Embedding Routing (hint:<name>)

You can route embedding calls with the same hint pattern using [[embedding_routes]]. Set [memory].embedding_model to a hint:<name> value to activate routing.

[memory]
embedding_model = "hint:semantic"

[[embedding_routes]]
hint = "semantic"
provider = "openai"
model = "text-embedding-3-small"
dimensions = 1536

[[embedding_routes]]
hint = "archive"
provider = "custom:https://embed.example.com/v1"
model = "your-embedding-model-id"
dimensions = 1024

Supported embedding providers:

  • none
  • openai
  • custom:<url> (OpenAI-compatible embeddings endpoint)
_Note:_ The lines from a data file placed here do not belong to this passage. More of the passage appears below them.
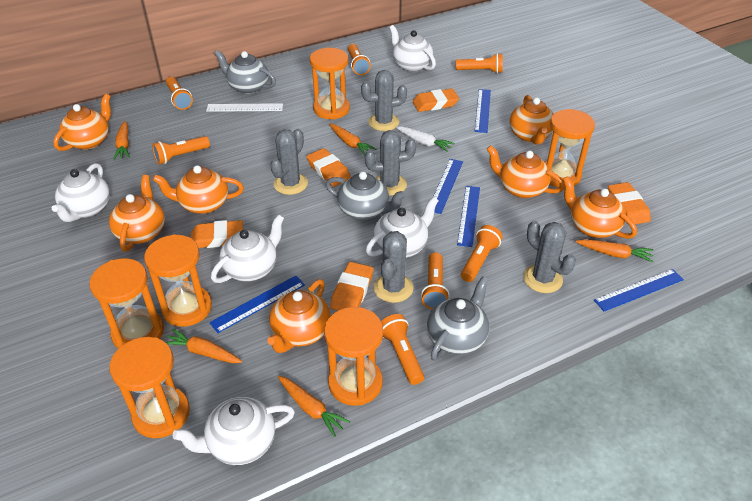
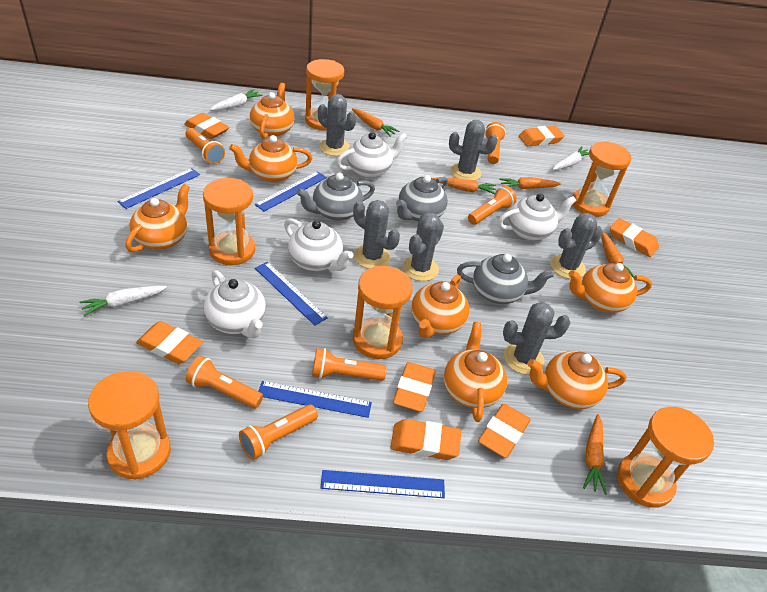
grey cactus: 5 -> 6
orange eraser: 5 -> 7
orange flashlight: 7 -> 6
white carrot: 1 -> 3
white ruler: 1 -> 0
white teapot: 5 -> 4

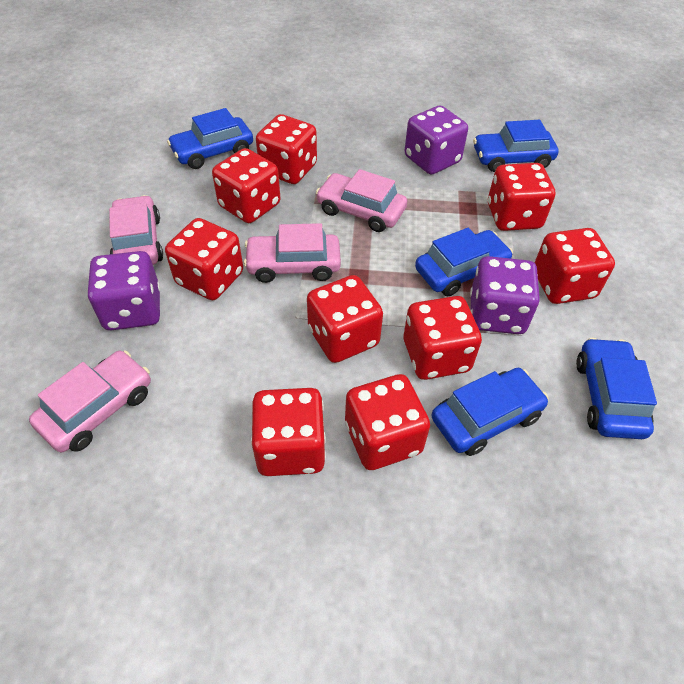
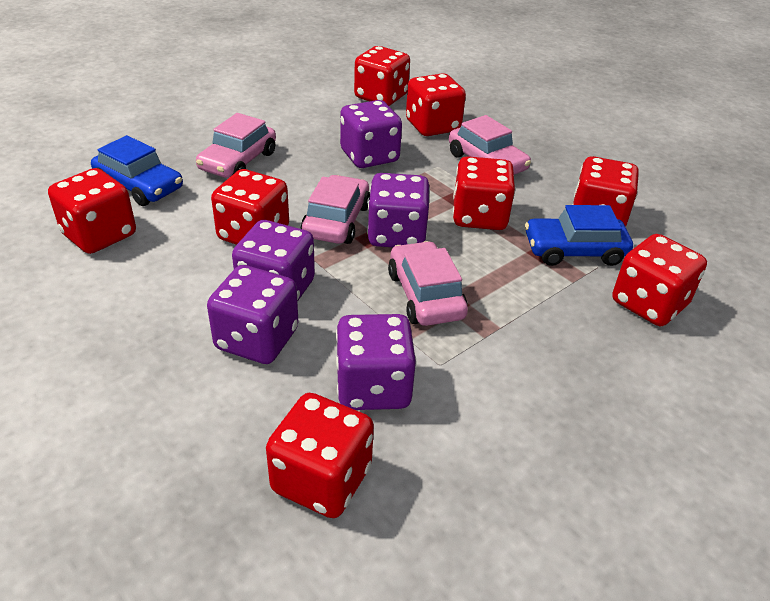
blue car: 5 -> 2
purple dice: 3 -> 5
red dice: 9 -> 8

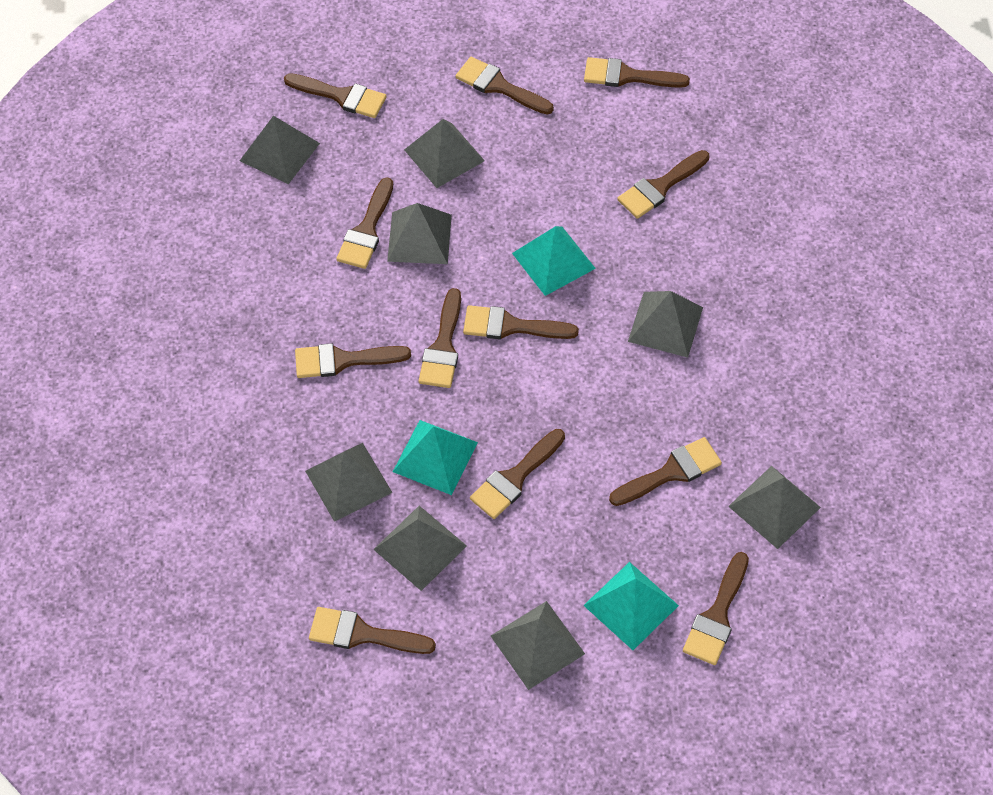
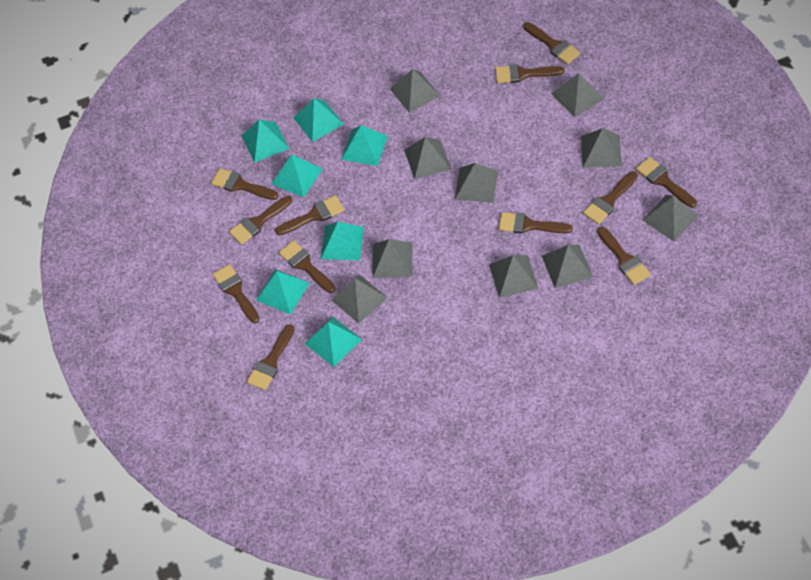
grey pyramid: 8 -> 10
turquoise pyramid: 3 -> 7

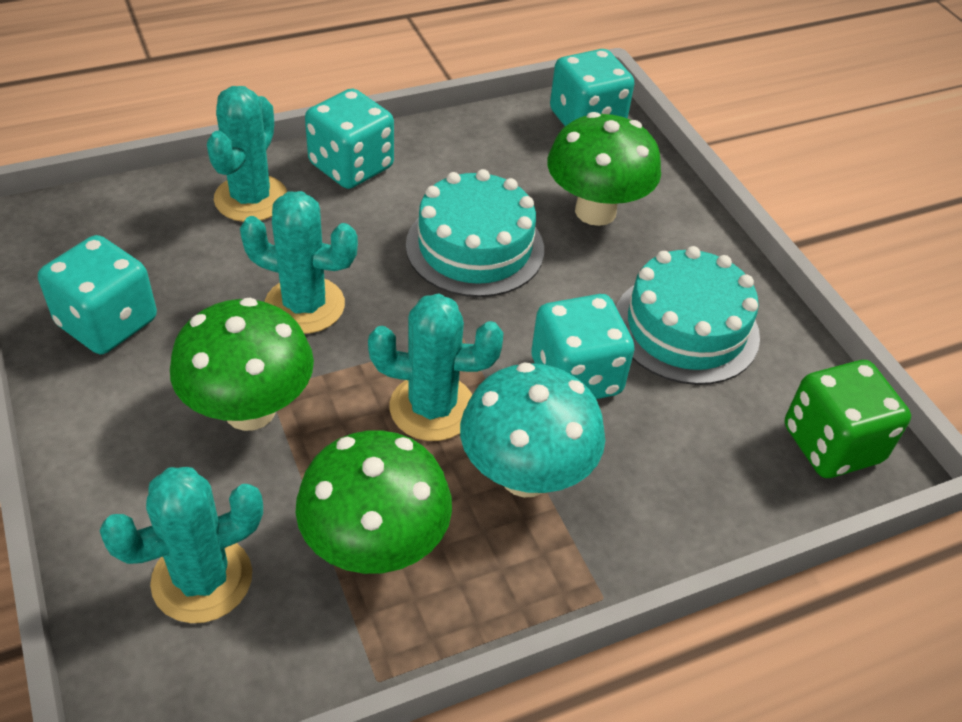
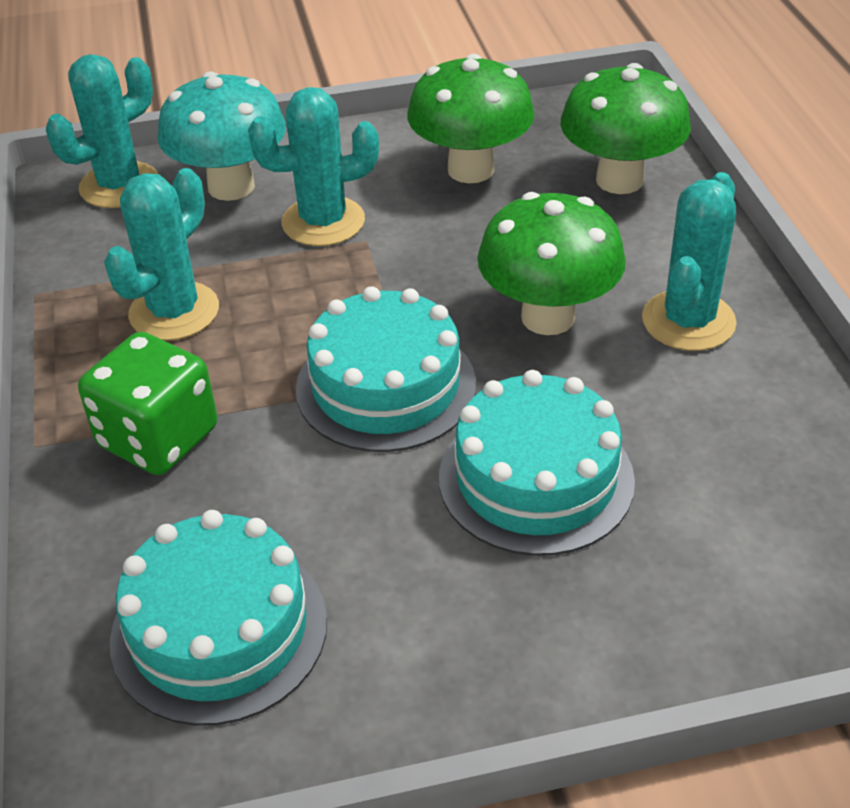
turquoise cake: 2 -> 3
turquoise dice: 4 -> 0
Optional per-route key override:

[[embedding_routes]]
hint = "semantic"
provider = "openai"
model = "text-embedding-3-small"
api_key = "sk-route-specific"

Upgrading Models Safely

Use stable hints and update only route targets when providers deprecate model IDs.

Recommended workflow:

  1. Keep call sites stable (hint:reasoning, hint:semantic).
  2. Change only the target model under [[model_routes]] or [[embedding_routes]].
  3. Run:
    • zeroclaw doctor
    • zeroclaw status
  4. Smoke test one representative flow (chat + memory retrieval) before rollout.

This minimizes breakage because integrations and prompts do not need to change when model IDs are upgraded.